> **Instruction A**
In the records below, select every line that contains the string "with", and copy those lines. Case counts.

> **Selected excerpt**
Re: [DISCUSS] KIP-274: Kafka Streams Skipped Records Metrics

Bill Bejeck Fri, 30 Mar 2018 12:37:38 -0700

Thanks for the KIP John, and sorry for the late comments.

I'm on the fence with providing a single level metrics, but I think we'll
have that discussion outside of this KIP.


> * maintain one skipped-record metric (could be per-thread, per-task, or
> per-processor-node) with no "reason"
> * introduce a warn-level log detailing the topic/partition/offset and
> reason of the skipped record

I'm +1 on both of these suggestions.

Finally, we have had requests in the past for some metrics around when
persistent store removes an expired window.  Would adding that to our
metrics stretch the scope of this KIP too much?

Thanks again and overall I'm +1 on this KIP

Bill

On Fri, Mar 30, 2018 at 2:00 PM, Guozhang Wang <wangg...@gmail.com> wrote:

> The proposal sounds good to me. About "maintain only one level of metrics"
> maybe we can discuss about that separately from this KIP since that would
> be a larger scope of discussion. I agree that if we are going to maintain
> only one-level metrics it should be lowest level and we would let users to
> do the roll-ups themselves, but I'm still not fully convinced that we
> should just provide single-level metrics, because 1) I think for different
> metrics people may be interested to investigate into different
> granularities, e.g. for poll / commit rate these are at the lowest
> task-level metrics, while for process-rate / skip-rate they can be as low
> as processor-node metrics, and 2) user-side rolling ups may not be very
> straight-forward. But for 2) if someone can provide an efficient and easy
> implementation of that I can be persuaded :)
>
> For now I'm thinking we can add the metric on thread-level, either with
> finer grained ones with "reason" tag plus an aggregated one without the
> tag, or just having a single aggregated metric without the tag looks good
> to me.

> **Stored records**
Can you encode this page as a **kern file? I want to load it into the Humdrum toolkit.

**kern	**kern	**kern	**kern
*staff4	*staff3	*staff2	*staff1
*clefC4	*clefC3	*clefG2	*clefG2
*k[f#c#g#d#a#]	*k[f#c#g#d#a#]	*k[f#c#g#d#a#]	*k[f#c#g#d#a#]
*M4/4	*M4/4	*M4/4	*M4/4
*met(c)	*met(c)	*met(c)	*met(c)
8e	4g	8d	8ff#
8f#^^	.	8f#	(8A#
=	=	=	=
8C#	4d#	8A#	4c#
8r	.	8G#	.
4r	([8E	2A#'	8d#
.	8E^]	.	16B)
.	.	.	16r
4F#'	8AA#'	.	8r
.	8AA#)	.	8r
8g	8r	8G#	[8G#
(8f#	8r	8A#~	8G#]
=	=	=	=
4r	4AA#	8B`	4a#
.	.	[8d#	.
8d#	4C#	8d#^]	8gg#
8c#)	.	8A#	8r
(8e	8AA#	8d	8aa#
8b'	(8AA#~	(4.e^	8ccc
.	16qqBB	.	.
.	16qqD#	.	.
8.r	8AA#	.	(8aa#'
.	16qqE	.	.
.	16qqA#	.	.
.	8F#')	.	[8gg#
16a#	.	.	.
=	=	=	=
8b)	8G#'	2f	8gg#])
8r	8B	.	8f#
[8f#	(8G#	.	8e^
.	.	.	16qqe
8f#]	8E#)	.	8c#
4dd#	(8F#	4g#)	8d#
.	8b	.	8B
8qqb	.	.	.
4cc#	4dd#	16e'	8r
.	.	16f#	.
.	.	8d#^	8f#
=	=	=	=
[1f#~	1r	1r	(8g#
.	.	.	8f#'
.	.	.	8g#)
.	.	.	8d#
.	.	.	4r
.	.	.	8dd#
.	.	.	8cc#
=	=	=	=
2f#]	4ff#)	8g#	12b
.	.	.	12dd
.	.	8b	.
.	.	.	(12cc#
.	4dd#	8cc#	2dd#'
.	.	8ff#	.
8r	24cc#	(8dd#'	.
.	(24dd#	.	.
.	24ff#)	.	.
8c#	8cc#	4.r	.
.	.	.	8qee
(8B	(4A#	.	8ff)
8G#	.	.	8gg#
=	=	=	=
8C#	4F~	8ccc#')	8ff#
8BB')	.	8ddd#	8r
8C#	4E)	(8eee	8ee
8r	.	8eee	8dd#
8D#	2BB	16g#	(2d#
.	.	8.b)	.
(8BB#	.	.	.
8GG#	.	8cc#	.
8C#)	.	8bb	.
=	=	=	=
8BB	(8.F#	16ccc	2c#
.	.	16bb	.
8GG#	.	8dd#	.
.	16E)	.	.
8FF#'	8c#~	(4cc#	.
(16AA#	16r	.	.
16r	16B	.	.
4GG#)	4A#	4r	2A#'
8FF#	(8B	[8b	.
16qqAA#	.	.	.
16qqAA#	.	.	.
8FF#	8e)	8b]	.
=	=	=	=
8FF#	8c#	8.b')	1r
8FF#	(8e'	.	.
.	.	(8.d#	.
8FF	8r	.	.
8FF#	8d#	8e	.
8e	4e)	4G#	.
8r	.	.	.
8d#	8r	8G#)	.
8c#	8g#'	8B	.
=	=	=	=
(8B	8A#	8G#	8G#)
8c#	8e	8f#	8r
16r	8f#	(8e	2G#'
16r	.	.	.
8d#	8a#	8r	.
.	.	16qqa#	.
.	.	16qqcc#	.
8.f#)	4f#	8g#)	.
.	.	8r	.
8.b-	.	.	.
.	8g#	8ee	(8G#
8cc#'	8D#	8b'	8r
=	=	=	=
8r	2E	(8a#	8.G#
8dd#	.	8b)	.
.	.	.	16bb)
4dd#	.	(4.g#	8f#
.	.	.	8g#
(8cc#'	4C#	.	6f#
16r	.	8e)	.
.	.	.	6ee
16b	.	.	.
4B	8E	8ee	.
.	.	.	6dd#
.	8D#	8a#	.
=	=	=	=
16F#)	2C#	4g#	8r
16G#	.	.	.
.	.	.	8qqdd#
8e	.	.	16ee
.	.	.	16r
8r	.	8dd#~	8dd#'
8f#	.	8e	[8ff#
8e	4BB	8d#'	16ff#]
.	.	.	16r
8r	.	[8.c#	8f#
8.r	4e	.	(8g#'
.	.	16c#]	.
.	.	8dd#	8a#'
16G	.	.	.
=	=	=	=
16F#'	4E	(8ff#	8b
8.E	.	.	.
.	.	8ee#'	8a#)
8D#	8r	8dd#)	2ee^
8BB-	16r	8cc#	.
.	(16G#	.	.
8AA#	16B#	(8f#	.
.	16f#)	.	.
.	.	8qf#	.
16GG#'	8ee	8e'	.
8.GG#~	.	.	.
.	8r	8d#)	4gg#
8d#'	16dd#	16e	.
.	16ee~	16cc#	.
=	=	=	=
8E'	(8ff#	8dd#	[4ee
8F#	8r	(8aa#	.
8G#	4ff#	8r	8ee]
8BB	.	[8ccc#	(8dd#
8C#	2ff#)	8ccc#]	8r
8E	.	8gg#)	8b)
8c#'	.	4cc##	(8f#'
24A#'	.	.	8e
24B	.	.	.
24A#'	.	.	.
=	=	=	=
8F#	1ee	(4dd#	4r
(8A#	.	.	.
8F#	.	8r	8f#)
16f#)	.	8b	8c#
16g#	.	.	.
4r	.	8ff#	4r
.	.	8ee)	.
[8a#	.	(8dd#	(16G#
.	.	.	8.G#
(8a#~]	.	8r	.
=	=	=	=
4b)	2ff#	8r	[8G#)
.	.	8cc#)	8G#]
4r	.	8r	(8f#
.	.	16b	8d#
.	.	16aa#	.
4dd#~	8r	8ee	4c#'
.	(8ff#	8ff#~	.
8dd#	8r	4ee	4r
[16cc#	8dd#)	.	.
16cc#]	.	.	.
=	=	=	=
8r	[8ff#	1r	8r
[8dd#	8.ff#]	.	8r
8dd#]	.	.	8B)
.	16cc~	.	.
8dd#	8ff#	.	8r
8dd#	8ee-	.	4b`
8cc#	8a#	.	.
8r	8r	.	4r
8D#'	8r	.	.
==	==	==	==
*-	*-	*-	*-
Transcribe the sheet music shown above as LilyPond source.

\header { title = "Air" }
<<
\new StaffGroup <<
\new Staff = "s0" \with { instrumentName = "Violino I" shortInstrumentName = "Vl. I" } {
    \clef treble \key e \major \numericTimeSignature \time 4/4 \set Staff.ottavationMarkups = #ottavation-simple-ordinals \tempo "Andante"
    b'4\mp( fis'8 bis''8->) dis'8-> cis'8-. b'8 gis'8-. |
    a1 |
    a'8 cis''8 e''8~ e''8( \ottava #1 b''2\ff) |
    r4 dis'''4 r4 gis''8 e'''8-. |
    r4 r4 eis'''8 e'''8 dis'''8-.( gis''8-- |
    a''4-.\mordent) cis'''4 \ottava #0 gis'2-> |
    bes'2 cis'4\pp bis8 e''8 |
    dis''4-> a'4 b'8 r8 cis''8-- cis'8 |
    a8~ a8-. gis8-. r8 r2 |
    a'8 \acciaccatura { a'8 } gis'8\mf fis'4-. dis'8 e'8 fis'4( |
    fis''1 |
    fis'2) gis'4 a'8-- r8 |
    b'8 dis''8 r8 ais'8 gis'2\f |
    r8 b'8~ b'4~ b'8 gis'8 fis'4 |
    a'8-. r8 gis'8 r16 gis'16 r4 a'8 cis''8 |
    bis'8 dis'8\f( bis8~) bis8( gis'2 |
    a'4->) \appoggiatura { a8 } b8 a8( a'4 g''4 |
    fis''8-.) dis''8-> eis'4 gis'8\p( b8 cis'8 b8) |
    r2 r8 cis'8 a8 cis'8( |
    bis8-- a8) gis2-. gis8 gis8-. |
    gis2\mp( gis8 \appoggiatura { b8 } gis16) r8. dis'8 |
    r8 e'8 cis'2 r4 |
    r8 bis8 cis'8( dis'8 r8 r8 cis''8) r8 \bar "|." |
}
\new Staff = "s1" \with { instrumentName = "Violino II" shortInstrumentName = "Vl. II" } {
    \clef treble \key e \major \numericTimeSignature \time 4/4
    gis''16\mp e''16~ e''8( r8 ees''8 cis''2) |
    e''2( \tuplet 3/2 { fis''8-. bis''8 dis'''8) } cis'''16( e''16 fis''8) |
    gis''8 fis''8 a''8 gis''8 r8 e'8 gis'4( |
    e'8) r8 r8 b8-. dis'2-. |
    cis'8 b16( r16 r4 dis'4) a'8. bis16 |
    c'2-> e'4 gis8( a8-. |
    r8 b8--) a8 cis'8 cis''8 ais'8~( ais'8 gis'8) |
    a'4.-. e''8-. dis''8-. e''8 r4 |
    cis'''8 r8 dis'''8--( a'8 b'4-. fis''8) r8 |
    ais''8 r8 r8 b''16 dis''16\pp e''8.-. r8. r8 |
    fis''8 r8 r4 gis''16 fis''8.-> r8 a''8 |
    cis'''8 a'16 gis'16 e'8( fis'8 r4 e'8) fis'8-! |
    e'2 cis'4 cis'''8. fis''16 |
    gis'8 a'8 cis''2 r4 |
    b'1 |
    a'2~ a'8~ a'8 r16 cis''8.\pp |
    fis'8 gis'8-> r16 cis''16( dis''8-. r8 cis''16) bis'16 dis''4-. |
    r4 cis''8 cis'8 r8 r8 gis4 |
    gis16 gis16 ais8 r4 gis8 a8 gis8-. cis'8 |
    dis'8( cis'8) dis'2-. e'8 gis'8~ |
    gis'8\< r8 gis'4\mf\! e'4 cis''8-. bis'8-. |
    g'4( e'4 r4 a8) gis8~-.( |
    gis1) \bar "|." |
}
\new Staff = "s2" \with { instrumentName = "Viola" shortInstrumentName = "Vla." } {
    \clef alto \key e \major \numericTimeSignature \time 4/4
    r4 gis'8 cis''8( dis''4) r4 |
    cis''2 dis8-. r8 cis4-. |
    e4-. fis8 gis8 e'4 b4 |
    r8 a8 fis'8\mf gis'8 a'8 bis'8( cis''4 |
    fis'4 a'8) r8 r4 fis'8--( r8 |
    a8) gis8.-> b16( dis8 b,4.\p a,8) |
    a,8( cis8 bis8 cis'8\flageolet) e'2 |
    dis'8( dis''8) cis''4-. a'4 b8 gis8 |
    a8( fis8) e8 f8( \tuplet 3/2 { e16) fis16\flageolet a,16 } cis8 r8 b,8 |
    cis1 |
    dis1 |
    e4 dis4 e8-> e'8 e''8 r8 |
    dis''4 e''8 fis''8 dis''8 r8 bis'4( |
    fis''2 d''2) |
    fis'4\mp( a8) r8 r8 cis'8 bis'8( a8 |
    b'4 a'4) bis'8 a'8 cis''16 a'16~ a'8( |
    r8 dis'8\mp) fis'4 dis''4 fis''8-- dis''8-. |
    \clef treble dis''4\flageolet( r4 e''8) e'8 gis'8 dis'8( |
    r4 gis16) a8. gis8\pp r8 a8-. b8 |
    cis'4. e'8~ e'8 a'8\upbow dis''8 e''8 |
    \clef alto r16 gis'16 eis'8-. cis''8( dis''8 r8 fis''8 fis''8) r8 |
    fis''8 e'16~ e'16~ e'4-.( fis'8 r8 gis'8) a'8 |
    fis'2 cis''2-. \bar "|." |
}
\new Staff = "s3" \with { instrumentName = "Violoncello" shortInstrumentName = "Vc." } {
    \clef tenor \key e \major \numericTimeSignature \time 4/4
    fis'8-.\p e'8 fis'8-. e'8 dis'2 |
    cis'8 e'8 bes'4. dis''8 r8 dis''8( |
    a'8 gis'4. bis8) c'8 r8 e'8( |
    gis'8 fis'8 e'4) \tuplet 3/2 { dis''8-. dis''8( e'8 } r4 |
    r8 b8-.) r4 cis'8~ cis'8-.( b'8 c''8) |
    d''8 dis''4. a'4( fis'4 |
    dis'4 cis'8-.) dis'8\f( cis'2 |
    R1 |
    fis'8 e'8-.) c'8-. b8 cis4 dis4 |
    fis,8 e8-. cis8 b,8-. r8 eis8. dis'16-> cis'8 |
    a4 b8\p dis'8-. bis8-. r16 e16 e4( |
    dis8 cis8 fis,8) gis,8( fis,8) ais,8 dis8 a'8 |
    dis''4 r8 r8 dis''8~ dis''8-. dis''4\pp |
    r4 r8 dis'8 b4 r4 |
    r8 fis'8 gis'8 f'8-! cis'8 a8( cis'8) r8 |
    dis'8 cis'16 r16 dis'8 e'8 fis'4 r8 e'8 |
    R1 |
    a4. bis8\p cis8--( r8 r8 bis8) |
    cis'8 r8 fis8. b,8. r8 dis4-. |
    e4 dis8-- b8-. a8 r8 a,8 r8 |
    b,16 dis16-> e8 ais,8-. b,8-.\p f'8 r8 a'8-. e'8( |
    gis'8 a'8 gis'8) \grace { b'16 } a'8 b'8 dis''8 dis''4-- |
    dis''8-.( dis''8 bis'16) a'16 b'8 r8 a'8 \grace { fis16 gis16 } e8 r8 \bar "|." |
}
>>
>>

> **Instruction B**
Reproduce the passage of the KIP-274 discussion that begins at the words "Bill Bejeck Fri, 30" and stops after the words "of this KIP.".

> **Expected answer A**
\new Staff = "s0" \with { instrumentName = "Violino I" shortInstrumentName = "Vl. I" } {
\new Staff = "s1" \with { instrumentName = "Violino II" shortInstrumentName = "Vl. II" } {
\new Staff = "s2" \with { instrumentName = "Viola" shortInstrumentName = "Vla." } {
\new Staff = "s3" \with { instrumentName = "Violoncello" shortInstrumentName = "Vc." } {

> **Expected answer B**
Bill Bejeck Fri, 30 Mar 2018 12:37:38 -0700

Thanks for the KIP John, and sorry for the late comments.

I'm on the fence with providing a single level metrics, but I think we'll
have that discussion outside of this KIP.